Lagarde says Europe's economy would be even worse without the immigrants who moved in after the pandemic
Briefly

A jump in the share of foreign-born workers after the pandemic helped Europe bring inflation down without a sharp growth slowdown. The rise in both the number and participation rate of foreign workers boosted output and filled post-pandemic demand gaps; Germany's GDP would be around 6% lower than in 2019 without their contribution, and Spain's recovery owes much to foreign labor. Increased labor supply eased inflationary pressures in Europe and the United States, while higher immigration provoked political backlash. Migration can ease labor shortages as populations age, but political pressures may limit inflows. Lower inflation-adjusted wages, greater hoarding of workers by companies, and more elderly people joining the labor force also contributed to steady growth even as the ECB raised interest rates. Foreign-born workers made up 9% of the EU labor force in 2022 but accounted for half of the bloc's labor force growth over the past three years.

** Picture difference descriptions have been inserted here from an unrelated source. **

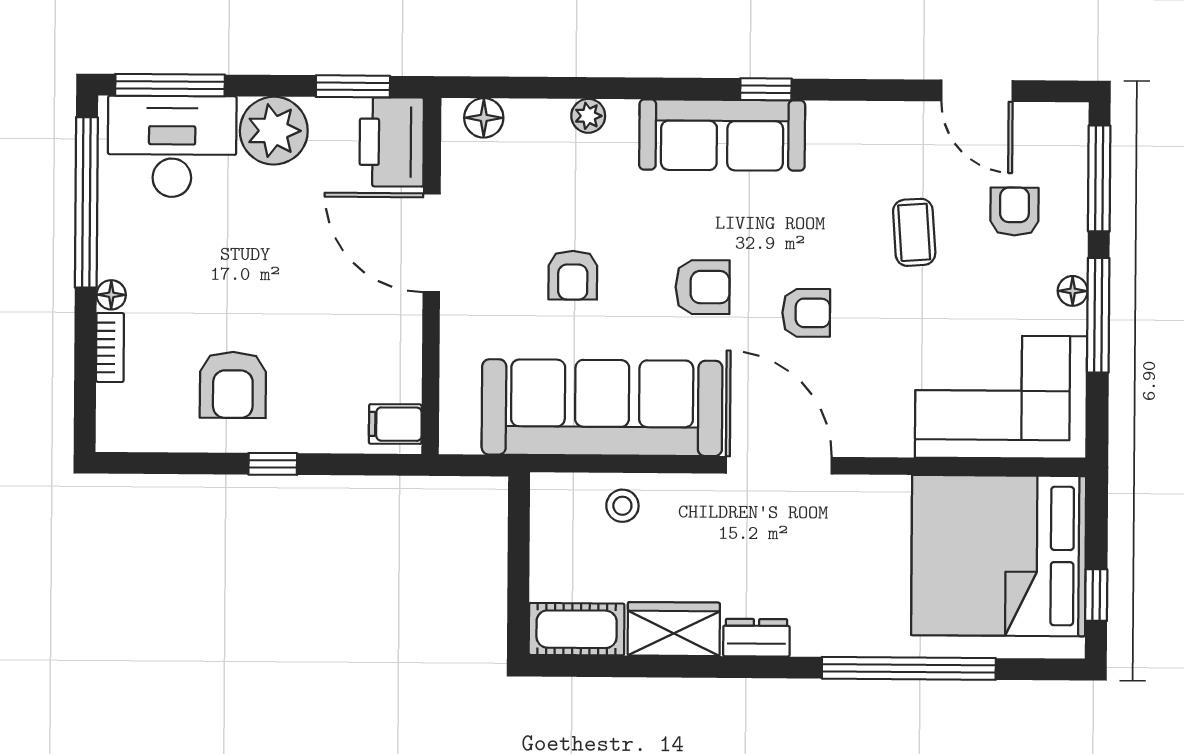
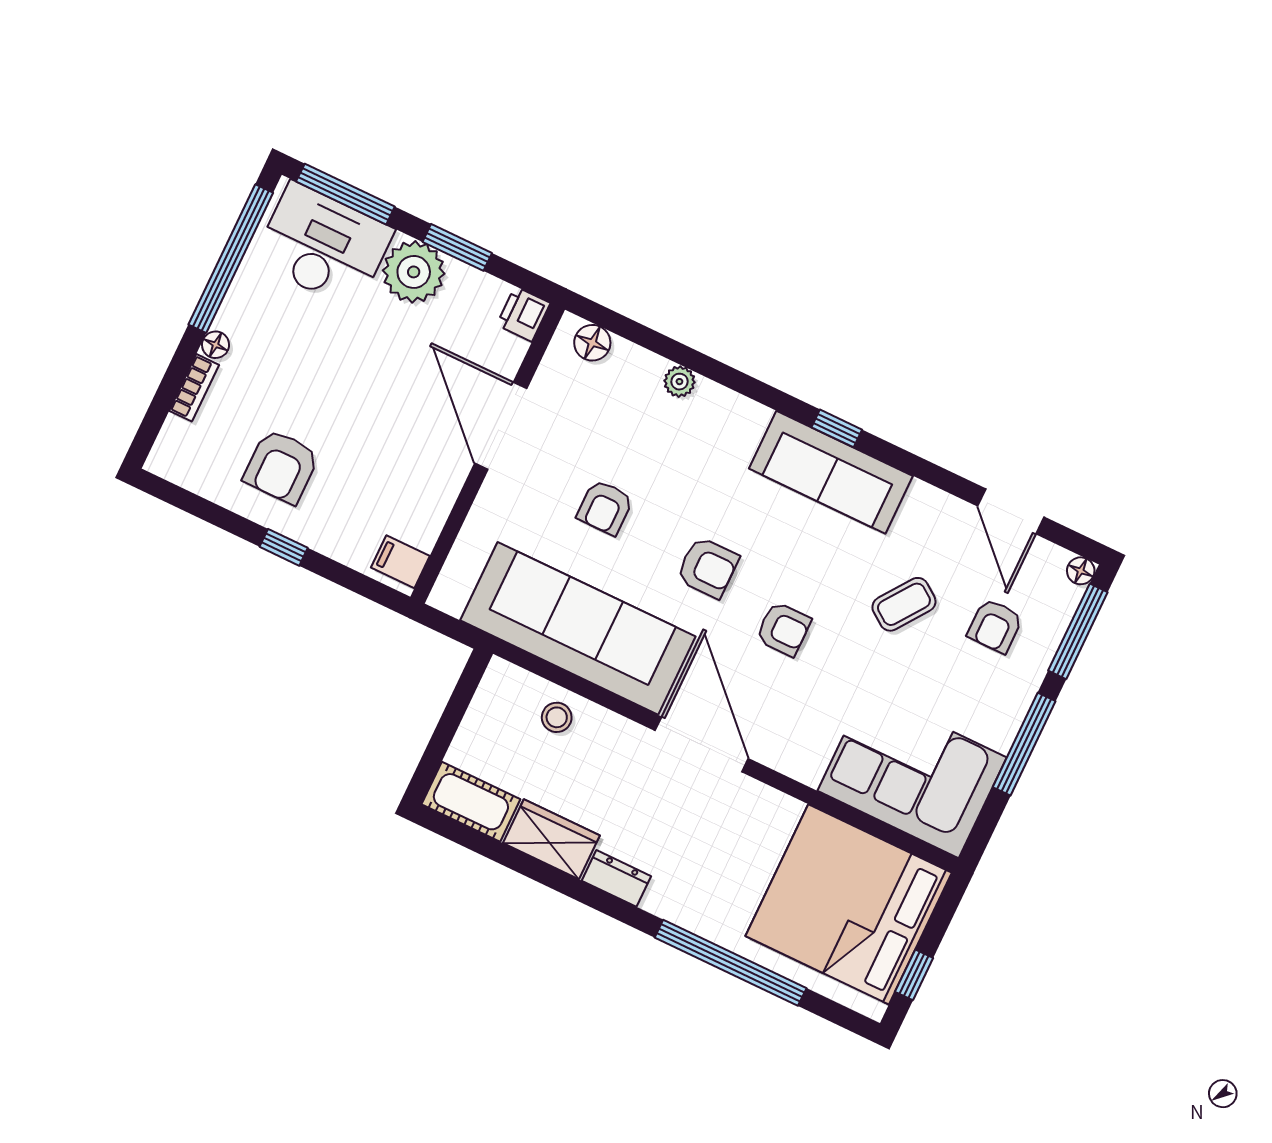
window: (353, 86) -> (457, 247), moved
sofa: (722, 135) -> (831, 472), moved
printer: (392, 142) -> (523, 314), width x0.53, depth x0.68
armchair: (1014, 212) -> (995, 626), turned 180
coffee table: (914, 232) -> (904, 604), turned 40
floor lamp: (1073, 291) -> (1081, 571), moved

A jump in the share of foreign-born workers after the pandemic helped Europe bring inflation down without sharply slower growth, European Central Bank President Christine Lagarde said Saturday. A key factor "has been the rise in both the number and participation rate of foreign workers," Lagarde said in a speech in Jackson Hole, Wyoming, at a Federal Reserve economic symposium.
Lagarde's comments echoed a common view among economists that an influx of foreign workers helped companies expand their output and meet a spike in demand after the pandemic that followed stimulus benefits. The increased supply helped bring down inflation in Europe and the United States. Yet the rise in immigration also sparked a political backlash in both economies. "Migration could, in principle, play a crucial role in easing" labor shortages as native populations age, Lagarde said.